UNIT 11:
Scatterplots
Summary of the Video
The video opens with views of manatees, impressively large sea creatures that live on the Gulf coast of Florida. Each year, a number of manatees are killed by power boats. We look at data that show the relation between the number of power boats registered in Florida and the number of manatees killed.
These are both quantitative variables; that is, they are measured in meaningful numerical units for which arithmetic operations make sense. Moreover, power boats explain manatee deaths, so power boat registrations is the explanatory variable and manatees killed is the response variable. To show the relationship between the two variables, make a scatterplot with the explanatory variable on the horizontal axis. The relationship shown in the graph has led Florida to take measures to protect manatees from boats.
In looking at a scatterplot, first seek an overall pattern. Our scatterplot shows positive association because both variables increase together. A graph of hypothetical data on time to make a pie versus numbers of tries illustrates a negative association; as the number of tries increases, the time required decreases because of learning. The manatee scatterplot has a linear pattern; the points lie roughly in a straight line. Other scatterplots can have a curved pattern. In addition to the overall pattern, look for outliers, individual points that lie clearly outside the pattern. A plot of lake temperature against time in a volcanic region with one point that is suddenly much hotter than usual would trigger an investigation.

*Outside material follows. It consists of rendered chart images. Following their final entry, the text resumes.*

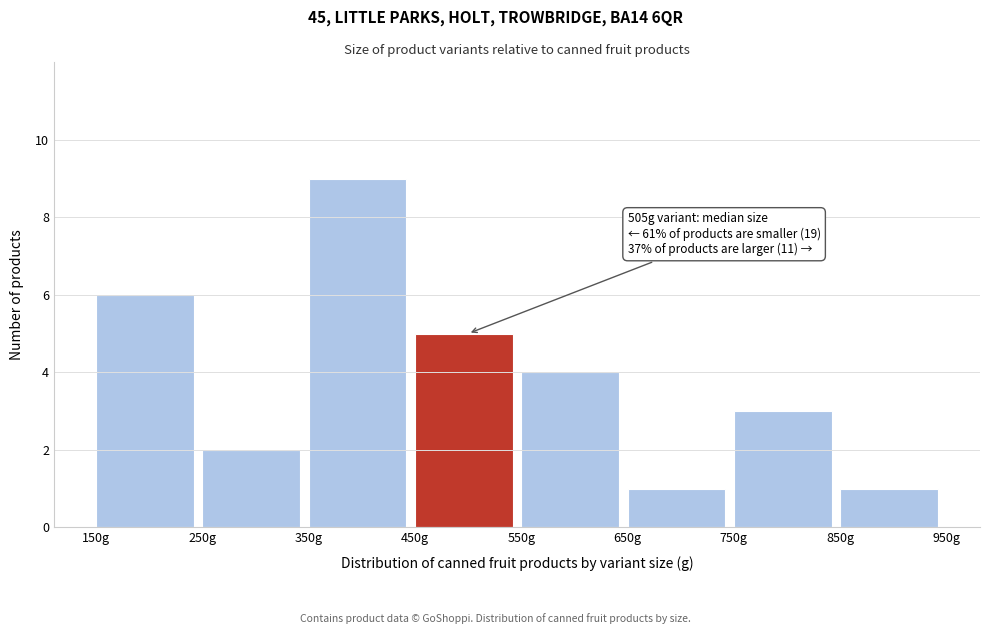

Over which range of the x-axis is the bar tallest?

350 to 450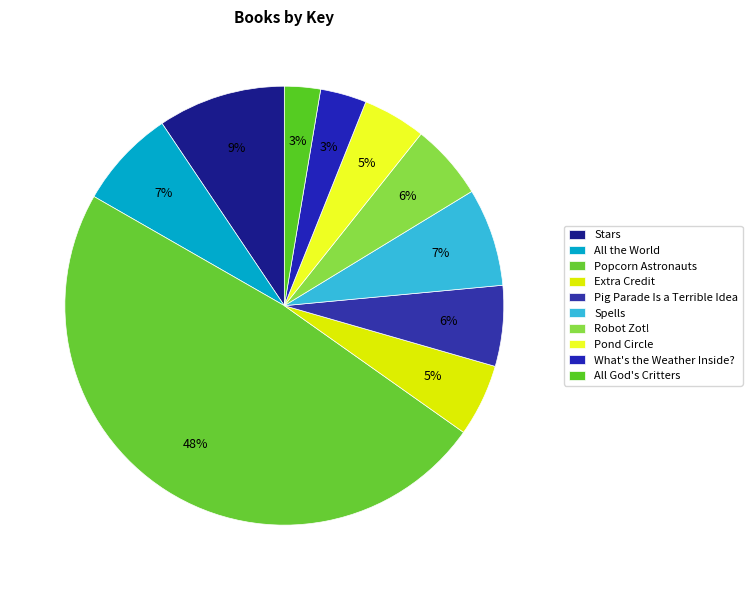

Which has a higher value, Robot Zot! or Stars?

Stars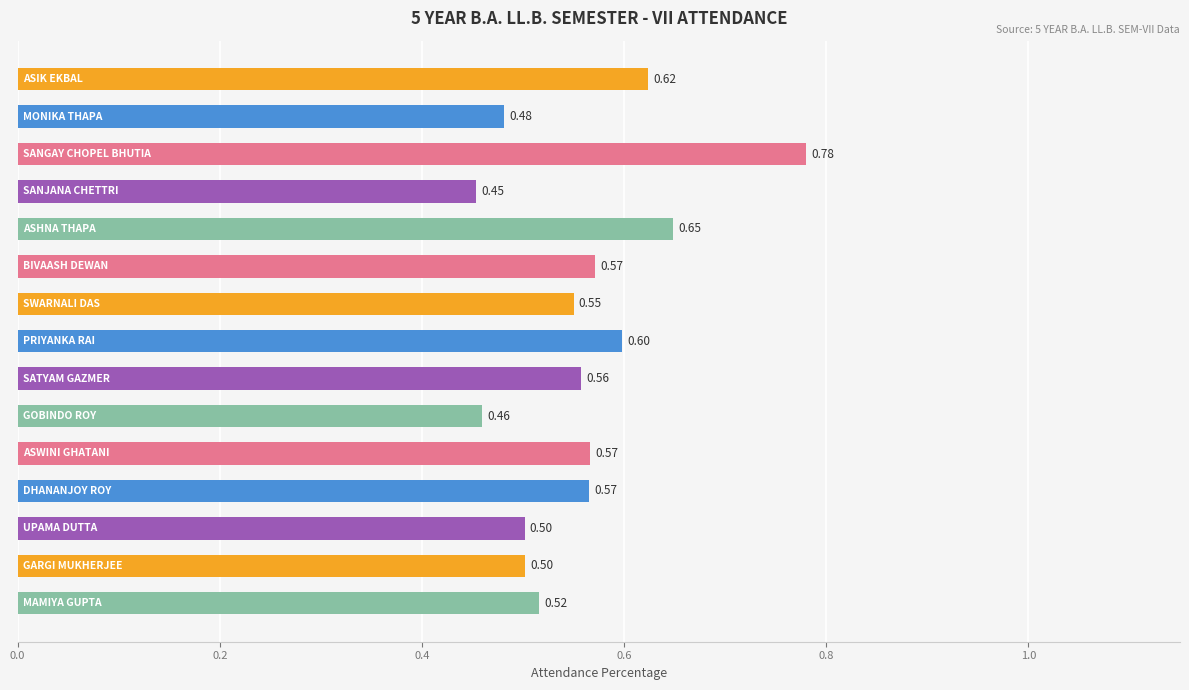

What is the difference between the second highest and second lowest values?

0.2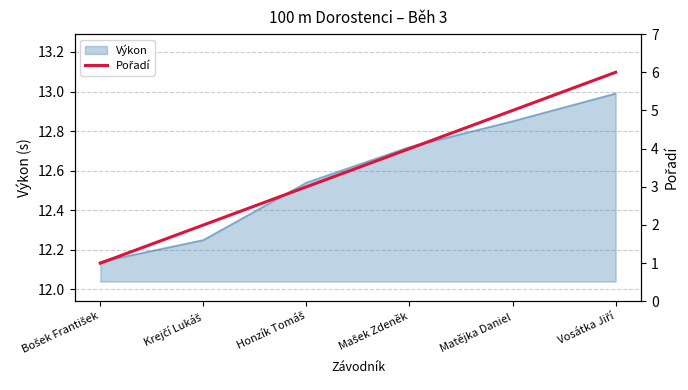

Rank the categories by value from highest to lowest.

Vosátka Jiří, Matějka Daniel, Mašek Zdeněk, Honzík Tomáš, Krejčí Lukáš, Bošek František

Not all scatterplots have an obvious pattern. One that does not arises from the 1970 draft lottery. We revisit the Vietnamera draft of young men. Congress instituted a lottery in 1970, so that a random drawing of birth dates would determine the draft number of all men, who would be drafted in the order of their draft numbers. The 1970 lottery turned out to be unfair—men born late in the year tended to get lower draft numbers than those with earlier birth dates. To see this, we combine graphs with calculations. Plot draft number against birth date (both numbered 1 to 366). Now look at each month's draft numbers separately. Make a boxplot and put the boxes sidebyside on the scatterplot. Connect the monthly medians with a line. This is called a median trace . The line trends down—the later months did get lower median draft numbers. For the 1971 lottery, as the video shows, a more careful random selection was made. The median trace shows no signs of unfairness in 1971.